Why is the needed channel bandwidth for a matched filter higher than the normal bandwidth derived by the nyquist theorem (2B=R, assuming L=2)?

After some digging I found this source that states the following:

Overcome the practical difficulties encountered with the ideal
Nyquist channel by extending the bandwidth from the minimum value W =
R_b/2 to an adjustable value between W and 2W.

What are these practical difficulties and how does increasing the channel bandwidth overcome them? Why do these difficulties only occur when using a matched filter?

edit 1:
In response to "not specific to matched filter" comments, I realize that in practice 2.2 (or more) times the highest f is used instead of 2 to overcome imperfections. However, in my handbook B=R is used for matched filters (both in theory as in exercises) and 2B=R is used in every other context.

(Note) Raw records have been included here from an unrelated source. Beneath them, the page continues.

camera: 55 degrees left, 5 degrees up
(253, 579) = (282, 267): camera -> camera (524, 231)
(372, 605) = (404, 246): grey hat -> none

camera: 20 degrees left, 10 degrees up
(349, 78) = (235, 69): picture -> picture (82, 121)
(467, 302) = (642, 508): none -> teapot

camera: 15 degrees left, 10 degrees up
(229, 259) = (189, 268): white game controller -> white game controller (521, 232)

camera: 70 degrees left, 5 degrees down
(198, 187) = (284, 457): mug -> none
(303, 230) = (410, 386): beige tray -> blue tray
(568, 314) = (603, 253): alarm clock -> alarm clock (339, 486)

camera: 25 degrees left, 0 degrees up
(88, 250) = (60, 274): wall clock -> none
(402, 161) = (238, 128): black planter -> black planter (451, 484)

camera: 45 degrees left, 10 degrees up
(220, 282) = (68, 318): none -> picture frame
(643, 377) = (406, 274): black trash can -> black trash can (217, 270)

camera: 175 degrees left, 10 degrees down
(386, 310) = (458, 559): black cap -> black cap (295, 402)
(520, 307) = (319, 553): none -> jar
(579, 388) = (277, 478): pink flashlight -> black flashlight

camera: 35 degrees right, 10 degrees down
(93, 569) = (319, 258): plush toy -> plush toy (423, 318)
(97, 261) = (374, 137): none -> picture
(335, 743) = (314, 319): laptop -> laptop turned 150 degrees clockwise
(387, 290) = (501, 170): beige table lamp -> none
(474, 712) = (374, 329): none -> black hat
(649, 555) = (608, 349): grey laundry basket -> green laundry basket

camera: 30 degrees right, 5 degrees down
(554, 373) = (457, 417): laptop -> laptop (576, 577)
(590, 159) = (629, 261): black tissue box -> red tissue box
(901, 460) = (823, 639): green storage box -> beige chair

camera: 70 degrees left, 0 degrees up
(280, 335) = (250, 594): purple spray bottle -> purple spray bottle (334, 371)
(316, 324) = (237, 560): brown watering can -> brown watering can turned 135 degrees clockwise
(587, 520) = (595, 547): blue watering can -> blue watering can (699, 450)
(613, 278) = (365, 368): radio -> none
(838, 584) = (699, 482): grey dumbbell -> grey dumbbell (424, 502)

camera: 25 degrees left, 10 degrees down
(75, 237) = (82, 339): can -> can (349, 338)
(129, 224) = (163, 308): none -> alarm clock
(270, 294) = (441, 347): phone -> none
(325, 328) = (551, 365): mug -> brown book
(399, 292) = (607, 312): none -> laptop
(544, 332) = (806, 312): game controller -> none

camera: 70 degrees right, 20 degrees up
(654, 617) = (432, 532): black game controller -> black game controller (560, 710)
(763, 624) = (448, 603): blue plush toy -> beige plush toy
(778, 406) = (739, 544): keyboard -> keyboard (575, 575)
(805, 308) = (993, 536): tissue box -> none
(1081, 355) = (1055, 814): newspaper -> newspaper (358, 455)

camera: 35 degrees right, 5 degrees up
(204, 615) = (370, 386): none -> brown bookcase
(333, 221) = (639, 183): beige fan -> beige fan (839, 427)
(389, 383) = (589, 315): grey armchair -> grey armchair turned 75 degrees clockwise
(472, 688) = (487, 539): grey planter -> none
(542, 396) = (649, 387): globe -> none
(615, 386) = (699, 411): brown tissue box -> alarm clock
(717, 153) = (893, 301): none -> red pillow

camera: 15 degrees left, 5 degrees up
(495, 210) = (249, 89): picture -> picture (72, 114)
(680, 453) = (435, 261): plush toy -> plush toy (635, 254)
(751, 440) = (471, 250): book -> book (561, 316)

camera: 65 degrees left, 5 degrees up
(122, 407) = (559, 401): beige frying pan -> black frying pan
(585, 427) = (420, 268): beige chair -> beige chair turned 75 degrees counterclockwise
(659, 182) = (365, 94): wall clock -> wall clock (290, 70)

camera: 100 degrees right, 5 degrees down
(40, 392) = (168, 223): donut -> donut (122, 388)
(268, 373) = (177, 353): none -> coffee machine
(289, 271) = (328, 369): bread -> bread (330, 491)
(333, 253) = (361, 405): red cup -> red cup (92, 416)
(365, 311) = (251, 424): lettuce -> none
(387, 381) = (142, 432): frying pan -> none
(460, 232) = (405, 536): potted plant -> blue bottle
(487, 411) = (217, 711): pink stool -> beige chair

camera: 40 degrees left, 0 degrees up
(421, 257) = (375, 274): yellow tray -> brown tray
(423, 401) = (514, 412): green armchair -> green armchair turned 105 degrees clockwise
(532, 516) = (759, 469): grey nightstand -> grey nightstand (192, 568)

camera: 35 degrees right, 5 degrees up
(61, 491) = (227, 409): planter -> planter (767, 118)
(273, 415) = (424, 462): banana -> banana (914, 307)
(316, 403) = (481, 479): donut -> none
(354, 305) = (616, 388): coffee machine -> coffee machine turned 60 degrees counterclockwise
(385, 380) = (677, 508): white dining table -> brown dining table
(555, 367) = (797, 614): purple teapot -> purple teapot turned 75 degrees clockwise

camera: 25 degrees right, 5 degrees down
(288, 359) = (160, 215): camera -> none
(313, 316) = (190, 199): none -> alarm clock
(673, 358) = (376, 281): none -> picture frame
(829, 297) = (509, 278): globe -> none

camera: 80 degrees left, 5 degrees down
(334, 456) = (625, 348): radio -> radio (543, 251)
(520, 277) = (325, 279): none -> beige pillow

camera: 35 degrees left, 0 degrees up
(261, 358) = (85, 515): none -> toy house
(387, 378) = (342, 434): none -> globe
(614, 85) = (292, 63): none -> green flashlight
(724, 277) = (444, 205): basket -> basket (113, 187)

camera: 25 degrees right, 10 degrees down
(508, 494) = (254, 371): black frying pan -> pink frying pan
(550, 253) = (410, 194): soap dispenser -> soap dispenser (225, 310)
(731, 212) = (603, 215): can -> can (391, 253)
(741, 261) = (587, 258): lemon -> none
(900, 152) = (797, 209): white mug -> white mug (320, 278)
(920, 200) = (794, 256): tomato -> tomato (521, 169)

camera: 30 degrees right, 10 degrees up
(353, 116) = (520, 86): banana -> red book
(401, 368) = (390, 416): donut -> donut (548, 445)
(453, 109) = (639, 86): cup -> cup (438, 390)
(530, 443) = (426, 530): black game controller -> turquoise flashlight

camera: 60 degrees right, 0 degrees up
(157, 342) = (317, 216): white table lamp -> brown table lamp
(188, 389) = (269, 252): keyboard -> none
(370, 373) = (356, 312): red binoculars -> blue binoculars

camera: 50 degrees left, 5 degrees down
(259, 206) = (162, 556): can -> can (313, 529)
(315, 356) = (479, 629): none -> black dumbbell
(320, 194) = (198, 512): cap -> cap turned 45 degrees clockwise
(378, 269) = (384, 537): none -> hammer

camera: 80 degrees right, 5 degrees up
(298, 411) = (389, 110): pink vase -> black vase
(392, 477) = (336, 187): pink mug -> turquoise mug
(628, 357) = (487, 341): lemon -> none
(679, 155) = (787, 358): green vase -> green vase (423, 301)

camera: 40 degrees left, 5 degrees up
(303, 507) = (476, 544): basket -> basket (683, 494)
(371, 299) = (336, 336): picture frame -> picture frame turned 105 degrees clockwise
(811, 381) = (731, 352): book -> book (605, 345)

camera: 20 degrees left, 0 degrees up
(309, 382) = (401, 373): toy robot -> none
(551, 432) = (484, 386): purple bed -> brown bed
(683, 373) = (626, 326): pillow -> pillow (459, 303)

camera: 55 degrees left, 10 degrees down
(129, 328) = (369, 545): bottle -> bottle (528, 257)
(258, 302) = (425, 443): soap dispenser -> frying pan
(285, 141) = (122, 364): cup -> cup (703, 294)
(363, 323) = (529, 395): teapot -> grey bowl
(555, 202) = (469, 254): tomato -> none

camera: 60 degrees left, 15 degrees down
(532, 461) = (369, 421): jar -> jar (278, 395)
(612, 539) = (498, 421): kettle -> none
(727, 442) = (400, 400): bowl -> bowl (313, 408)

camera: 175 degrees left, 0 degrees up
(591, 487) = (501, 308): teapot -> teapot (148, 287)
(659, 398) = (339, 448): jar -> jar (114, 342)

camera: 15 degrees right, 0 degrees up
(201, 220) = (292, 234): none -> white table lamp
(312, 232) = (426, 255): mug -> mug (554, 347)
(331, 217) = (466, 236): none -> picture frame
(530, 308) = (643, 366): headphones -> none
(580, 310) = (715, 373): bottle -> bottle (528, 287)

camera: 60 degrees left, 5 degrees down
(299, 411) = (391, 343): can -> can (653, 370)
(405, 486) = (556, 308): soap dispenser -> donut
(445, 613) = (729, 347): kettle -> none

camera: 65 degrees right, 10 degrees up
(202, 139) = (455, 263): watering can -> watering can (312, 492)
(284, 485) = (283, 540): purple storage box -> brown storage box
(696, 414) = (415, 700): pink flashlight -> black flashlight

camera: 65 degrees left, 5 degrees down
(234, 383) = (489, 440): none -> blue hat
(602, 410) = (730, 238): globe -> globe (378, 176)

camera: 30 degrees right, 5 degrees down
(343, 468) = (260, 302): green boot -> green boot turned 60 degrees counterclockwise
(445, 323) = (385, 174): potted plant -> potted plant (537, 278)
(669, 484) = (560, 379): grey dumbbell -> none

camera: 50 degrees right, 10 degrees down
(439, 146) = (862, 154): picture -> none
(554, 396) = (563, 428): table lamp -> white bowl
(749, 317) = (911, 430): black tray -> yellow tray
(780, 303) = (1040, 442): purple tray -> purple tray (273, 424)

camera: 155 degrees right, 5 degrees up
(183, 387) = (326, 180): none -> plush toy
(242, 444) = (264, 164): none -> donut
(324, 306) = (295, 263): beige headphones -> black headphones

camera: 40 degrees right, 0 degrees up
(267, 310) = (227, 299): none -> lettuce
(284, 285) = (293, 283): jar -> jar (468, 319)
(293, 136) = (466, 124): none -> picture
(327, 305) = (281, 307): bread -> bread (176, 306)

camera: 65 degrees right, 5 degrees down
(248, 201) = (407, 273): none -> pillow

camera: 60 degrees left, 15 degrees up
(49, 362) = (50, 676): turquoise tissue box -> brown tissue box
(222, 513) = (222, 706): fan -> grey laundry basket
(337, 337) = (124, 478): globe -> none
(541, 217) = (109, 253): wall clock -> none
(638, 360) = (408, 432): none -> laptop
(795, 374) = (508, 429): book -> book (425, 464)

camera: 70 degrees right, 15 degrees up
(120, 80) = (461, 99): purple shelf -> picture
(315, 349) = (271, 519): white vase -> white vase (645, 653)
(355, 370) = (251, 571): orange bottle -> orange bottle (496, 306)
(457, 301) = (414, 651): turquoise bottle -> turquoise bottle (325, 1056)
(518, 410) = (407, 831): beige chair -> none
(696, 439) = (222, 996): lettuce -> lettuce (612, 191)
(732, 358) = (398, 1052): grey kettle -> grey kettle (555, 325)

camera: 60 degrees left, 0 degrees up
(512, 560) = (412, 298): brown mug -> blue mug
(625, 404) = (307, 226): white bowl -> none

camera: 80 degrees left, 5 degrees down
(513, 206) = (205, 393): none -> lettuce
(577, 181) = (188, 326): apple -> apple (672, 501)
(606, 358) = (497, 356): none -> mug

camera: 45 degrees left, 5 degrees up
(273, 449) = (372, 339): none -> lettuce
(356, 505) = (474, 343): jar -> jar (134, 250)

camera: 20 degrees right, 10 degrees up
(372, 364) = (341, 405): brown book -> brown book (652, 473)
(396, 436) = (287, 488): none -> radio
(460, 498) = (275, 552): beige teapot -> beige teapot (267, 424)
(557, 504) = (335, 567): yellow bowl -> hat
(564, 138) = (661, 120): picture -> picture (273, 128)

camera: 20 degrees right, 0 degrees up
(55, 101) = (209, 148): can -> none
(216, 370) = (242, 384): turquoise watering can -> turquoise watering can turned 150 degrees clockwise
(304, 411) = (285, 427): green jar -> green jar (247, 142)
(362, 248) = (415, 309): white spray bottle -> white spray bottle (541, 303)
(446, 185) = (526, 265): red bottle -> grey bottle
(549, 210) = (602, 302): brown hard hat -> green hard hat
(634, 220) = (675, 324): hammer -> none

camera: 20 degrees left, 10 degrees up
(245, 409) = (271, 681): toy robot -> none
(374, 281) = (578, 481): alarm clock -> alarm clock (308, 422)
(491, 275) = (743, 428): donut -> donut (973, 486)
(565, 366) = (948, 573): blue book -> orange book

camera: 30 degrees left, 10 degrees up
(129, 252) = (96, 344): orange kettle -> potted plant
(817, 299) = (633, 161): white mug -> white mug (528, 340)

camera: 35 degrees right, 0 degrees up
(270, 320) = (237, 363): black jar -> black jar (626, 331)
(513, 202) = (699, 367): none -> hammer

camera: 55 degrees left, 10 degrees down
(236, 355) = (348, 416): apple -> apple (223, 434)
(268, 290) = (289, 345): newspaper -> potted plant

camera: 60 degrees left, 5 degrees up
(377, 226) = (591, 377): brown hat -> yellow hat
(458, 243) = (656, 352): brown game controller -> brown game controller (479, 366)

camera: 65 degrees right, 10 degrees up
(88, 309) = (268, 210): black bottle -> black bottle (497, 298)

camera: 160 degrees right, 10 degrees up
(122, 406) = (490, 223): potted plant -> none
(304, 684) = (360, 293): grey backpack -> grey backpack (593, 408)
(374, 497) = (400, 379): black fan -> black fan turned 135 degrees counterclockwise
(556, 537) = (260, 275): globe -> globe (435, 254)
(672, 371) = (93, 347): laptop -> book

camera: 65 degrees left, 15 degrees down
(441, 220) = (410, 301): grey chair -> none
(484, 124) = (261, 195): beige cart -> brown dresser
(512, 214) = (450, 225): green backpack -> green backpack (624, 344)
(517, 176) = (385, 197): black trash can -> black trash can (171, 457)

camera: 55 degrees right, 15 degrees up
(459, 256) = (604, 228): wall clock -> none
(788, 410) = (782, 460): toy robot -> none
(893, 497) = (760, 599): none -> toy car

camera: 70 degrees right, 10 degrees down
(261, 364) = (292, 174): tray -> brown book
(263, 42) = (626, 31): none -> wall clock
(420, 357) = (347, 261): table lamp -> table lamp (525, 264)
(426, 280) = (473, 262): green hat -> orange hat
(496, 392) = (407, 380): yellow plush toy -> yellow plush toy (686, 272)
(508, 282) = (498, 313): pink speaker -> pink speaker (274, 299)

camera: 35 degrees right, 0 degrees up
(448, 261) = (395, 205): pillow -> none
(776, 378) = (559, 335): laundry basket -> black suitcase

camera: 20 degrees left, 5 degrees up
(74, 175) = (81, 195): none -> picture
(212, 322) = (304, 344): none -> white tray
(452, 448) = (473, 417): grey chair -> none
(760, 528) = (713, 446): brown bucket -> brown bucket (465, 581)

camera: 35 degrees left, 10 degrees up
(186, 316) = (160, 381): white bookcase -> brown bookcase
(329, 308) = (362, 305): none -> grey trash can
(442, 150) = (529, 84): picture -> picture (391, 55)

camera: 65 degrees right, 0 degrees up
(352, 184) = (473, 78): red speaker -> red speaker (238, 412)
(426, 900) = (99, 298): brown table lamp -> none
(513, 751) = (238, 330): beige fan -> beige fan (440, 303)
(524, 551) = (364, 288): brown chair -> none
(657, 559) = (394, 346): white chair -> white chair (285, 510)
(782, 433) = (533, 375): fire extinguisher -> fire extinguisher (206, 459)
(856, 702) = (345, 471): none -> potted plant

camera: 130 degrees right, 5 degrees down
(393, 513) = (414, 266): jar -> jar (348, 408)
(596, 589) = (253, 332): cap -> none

F.e. my handbook states the following for a matched filter:
$$
BER = Q(\sqrt{\frac{(A_1 – A_0)^2 T_s}{4N_0/2}}) = Q(\sqrt{\frac{(A_1 – A_0)^2}{2N_0 B}})$$
which implies R=B, does it not?

edit 2:
My question was inherently flawed. Unluckily, in my handbook it just happened to be so that both the relevant exercise and the theory section about matched filters used a (flawed) sampling method at the middle of the bit puls merely as an example. The usage of B=R stemmed from this coincidence, not from the fact that a matched filter was used.